Jennifer Riley: Welcome to our listeners. Thank you for being here again for our weekly podcast, the Class Action Weekly Wire. I’m Jennifer Riley, partner at Duane Morris, and joining me today are Shireen Wetmore and Eden Anderson. Thank you so much for being on the podcast today, guys.

Shireen Wetmore: Thank you. Jen, happy to be part of the podcast.

Eden Anderson: Thanks, Jen. I’m glad to be here.

Jennifer: So, today on the podcast we are discussing the recent publication of this year’s edition of the Duane Morris Private Attorneys General Act (or PAGA) Review. Listeners can find the e-book publication on our blog, the Duane Morris Class Action Defense Blog. Shireen, can you start by telling our listeners a little bit about the publication?

Shireen: Absolutely, Jen. As a quick refresher for our audience, California’s Private Attorneys General Act is a statute that authorizes employees to step into the shoes of the California Labor Commissioner and sue their employers for civil penalties under the Labor Code. As has been the case for really the past decade, claims filed under the PAGA continue to be among the most popular filed in California wage and hour matters. Frequently, these claims are preferred by plaintiffs over class actions because of the limited standing requirements and the ability for plaintiffs to bring class-like representative claims without class certification requirements, and the ability to avoid removal to federal court.

The PAGA reforms in June of last year are starting to change how these cases are litigated and when they’re brought. but by all accounts, 2024 was a very active year on the PAGA litigation front, and to assist with understanding what this means for employers facing PAGA claims, Duane Morris has released the Duane Morris PAGA Review – 2025, the latest edition of this annual publication. It analyzes key PAGA rulings and litigation developments in 2024, and the significant trends that are apt to impact these types of representative actions in 2025. So, we hope that companies and employers will benefit from this resource as they work to keep up with these evolving laws and standards.

Jennifer: Great, thank you so much for that overview, Shireen. Eden, what are some of the key takeaways from the publication in regard to PAGA litigation in 2024?
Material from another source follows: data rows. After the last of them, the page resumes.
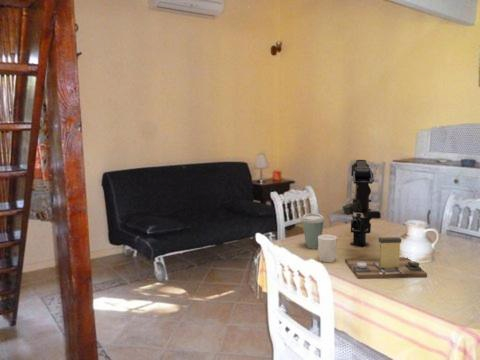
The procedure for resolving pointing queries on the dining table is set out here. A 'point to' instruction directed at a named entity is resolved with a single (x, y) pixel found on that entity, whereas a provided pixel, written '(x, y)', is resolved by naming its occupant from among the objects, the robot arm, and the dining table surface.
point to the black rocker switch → (413, 263)
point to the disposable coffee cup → (312, 228)
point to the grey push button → (362, 265)
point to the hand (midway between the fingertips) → (361, 233)
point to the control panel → (377, 272)
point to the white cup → (327, 247)
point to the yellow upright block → (389, 253)
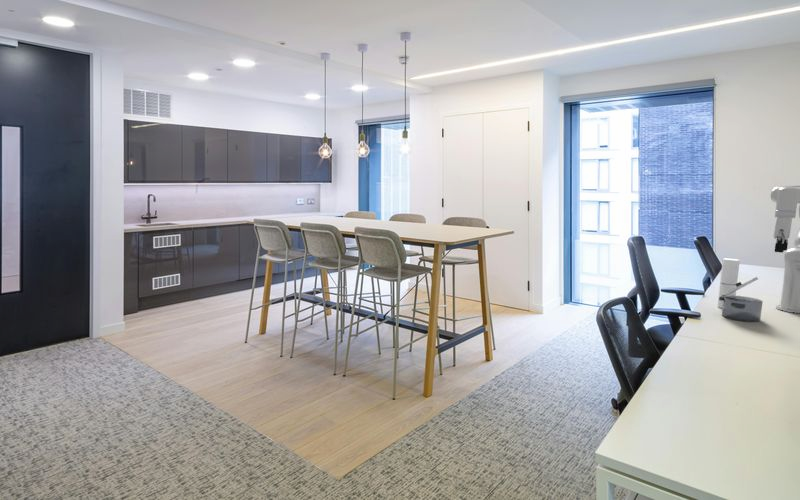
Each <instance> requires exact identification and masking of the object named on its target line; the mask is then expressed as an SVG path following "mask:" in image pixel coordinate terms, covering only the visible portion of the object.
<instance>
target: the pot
mask: <svg viewBox="0 0 800 500" xmlns="http://www.w3.org/2000/svg"><path fill="white" fill-rule="evenodd" d="M718 297H719V296H718ZM719 300H721V301H723V308H721V316H722V317H724V318H726V319H729V320H732V321H737V322H745V323H759V322H761V317H762V316H761V315H762V309H763V300H762V299H758V298H755V297H750V296H742V295H736V296H723V295H722V296H720V297H719Z"/></svg>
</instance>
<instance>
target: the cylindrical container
mask: <svg viewBox="0 0 800 500" xmlns="http://www.w3.org/2000/svg"><path fill="white" fill-rule="evenodd" d="M721 262H722V264H721V271H720V272H721V273H720V282H719V290H718V299H717V306H718V307H717V308H719V307H720V308H719V309H723V301H721V300H719V297H720V296H722V295H723V294H724V293H726V292H728V291H730V290H732V289H734V288H736V287H737V286H736V285H735V284H737V283H738V280H739V279H738V278H739V277H738V276H739V271H740V263H741V260H740V259H738V258H726V257H724V258H722V261H721ZM736 293H737V290H736V291H734V292H732V293H730V294H728V295H726V296H737V295H736Z"/></svg>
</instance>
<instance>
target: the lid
mask: <svg viewBox="0 0 800 500" xmlns="http://www.w3.org/2000/svg"><path fill="white" fill-rule="evenodd" d="M758 280H759V278H758V277H757V276H755V277H754V278H752V279H749V280H747V281H746V282H744V283H742V282H741V281H739V282H737V284H735V285H736V286H737V287H736V288H734V289H732V290H730V291H728V292H726V293H724V294H723V296H726V295H728V294H730V293H732V292H734V291H736V292H737V291H739V290H740V289H742V288H745V287H746V286H748V285H751V284H752V283H753V282H756V281H758Z"/></svg>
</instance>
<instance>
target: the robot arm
mask: <svg viewBox="0 0 800 500" xmlns="http://www.w3.org/2000/svg"><path fill="white" fill-rule="evenodd" d="M770 199H771V201H772V202H773V203H776V205H775V211H774V213H775V214H774V218H776V222H775V225H774V230H773V231H774V233H773V239H774V240H775V245H774V253H784V254H783V260H784V262H783V263H784V274H783V281H782V289H781V297H780V303H779V304H778V305H776V306H775V308H776V309H777V310H779V311H782V310H783V312H788V313H793V312H794V314H795V313H796V314H800V228H799V229H798V232H797V233H796V237H795V239H794V243H793V245H794V247H793V248H789V249H788V245H789V242H788V241H789V238H790V235H791V230H792V221H793V219H795V218H796V214H797V211H798V219H799V220H800V185H790V186H789V185H788V186H787V185H786V186H775V187H774V188H773V189H772V190H771V192H770ZM797 207H798V208H797Z"/></svg>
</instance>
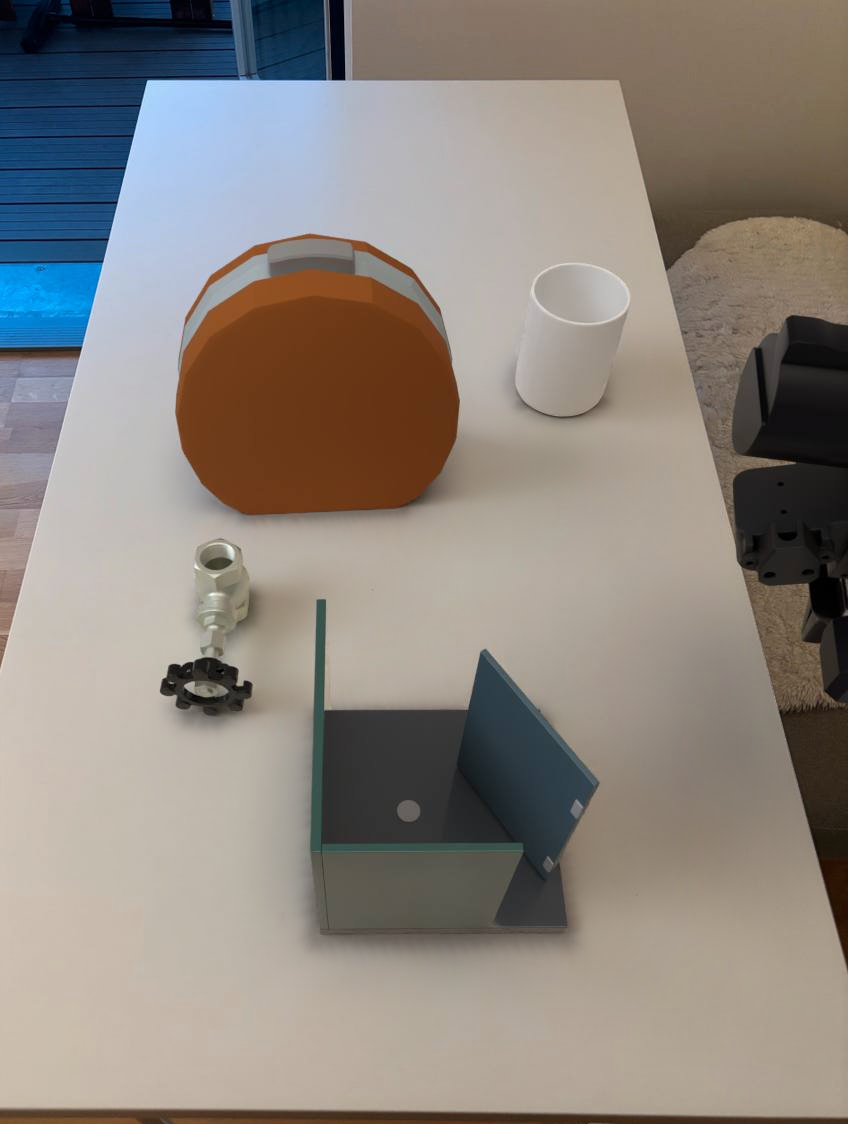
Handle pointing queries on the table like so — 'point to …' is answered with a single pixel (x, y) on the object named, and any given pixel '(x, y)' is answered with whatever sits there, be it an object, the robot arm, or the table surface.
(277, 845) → the table surface
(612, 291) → the mug
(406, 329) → the alarm clock
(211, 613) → the valve
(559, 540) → the table surface
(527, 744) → the shower door
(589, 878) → the table surface
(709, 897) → the table surface
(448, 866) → the shower stall
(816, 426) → the robot arm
Eden: Yeah, according to data maintained by California’s Department of Industrial Relations, the number of PAGA notices filed with the LWDA has increased exponentially over the past two decades, and was the highest number ever in 2024. With that said, we saw legislative change to PAGA in July of 2024. The amendments to PAGA now provide employers with greater ability to cure violations and avoid litigation, caps on penalties that can be imposed, requirements for PAGA cases to be manageable, and limits on statutory standing so that a PAGA plaintiff can now only seek penalties for violations that they personally suffered and which affected other employees. We’re just starting to see how those amendments are affecting PAGA litigation, but we anticipate they won’t stop the plaintiffs’ bar from continuing to pursue these claims in droves.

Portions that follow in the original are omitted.